Critics point to the cost and logistical challenges of converting malls into mixed-use developments. Zoning restrictions, infrastructure upgrades, and concerns about the loss of retail jobs present real obstacles. Yet these concerns ultimately reinforce the case for change. Rhode Island ranks last in the country for new housing permits, a reflection of policies that have failed to keep pace with rising demand. Meanwhile, Providence Place is kept afloat by a generous tax treaty which keeps its annual property tax payments at roughly $500,000 instead of the nearly $25 million it would owe at its full assessed value. Maintaining the status quo risks subsidizing a struggling commercial property while sacrificing resources for pressing fiscal and housing needs. Additionally, preserving a strained retail-only model leaves the city vulnerable to continued decline: If the mall closes outright, Providence risks losing retail jobs, surrounding economic activity, and tax revenue. 

Reimagining Providence Place as a mixed-use development aligns with Providence’s long-term needs and offers a more resilient path forward. Rather than demolishing the structure, adaptive reuse would conserve carbon and reduce construction waste, while phased redevelopment would allow portions of the mall to remain operational during conversion.
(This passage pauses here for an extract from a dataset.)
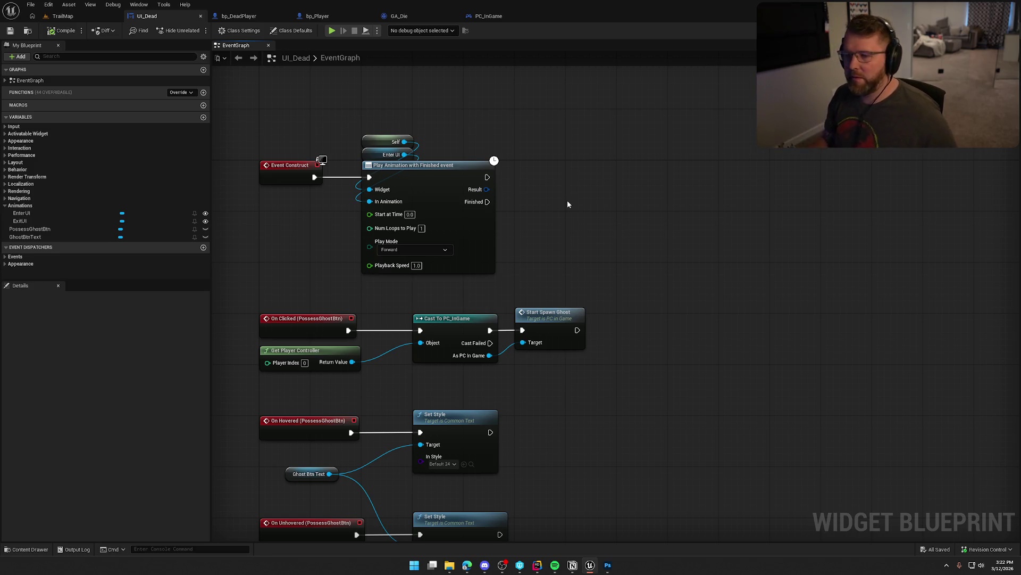
{"action": "key", "text": "ctrl+space"}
Tying any new tax treaties to clear public benefits such as affordable housing units, infrastructure improvements, and local hiring commitments would ensure the project serves residents. 

Imagine: upper floors lit by apartment windows and corridors filled with people heading home, picking up groceries, or meeting friends for coffee. Transforming Providence Place would create the reliable customer base that retailers lack, restoring the everyday vibrancy that once made malls central gathering places in American life. 

The Secret Mall Apartment sought to reclaim space for those pushed aside by economic forces beyond their control. Today, Providence Place offers a similar opportunity on a far larger scale. By transforming the mall into thoughtfully-designed, mixed-use housing, Providence can address displacement, foster community and economic stability, and redefine urban space. After all, why settle for a picket fence when you could have a loft by the food court?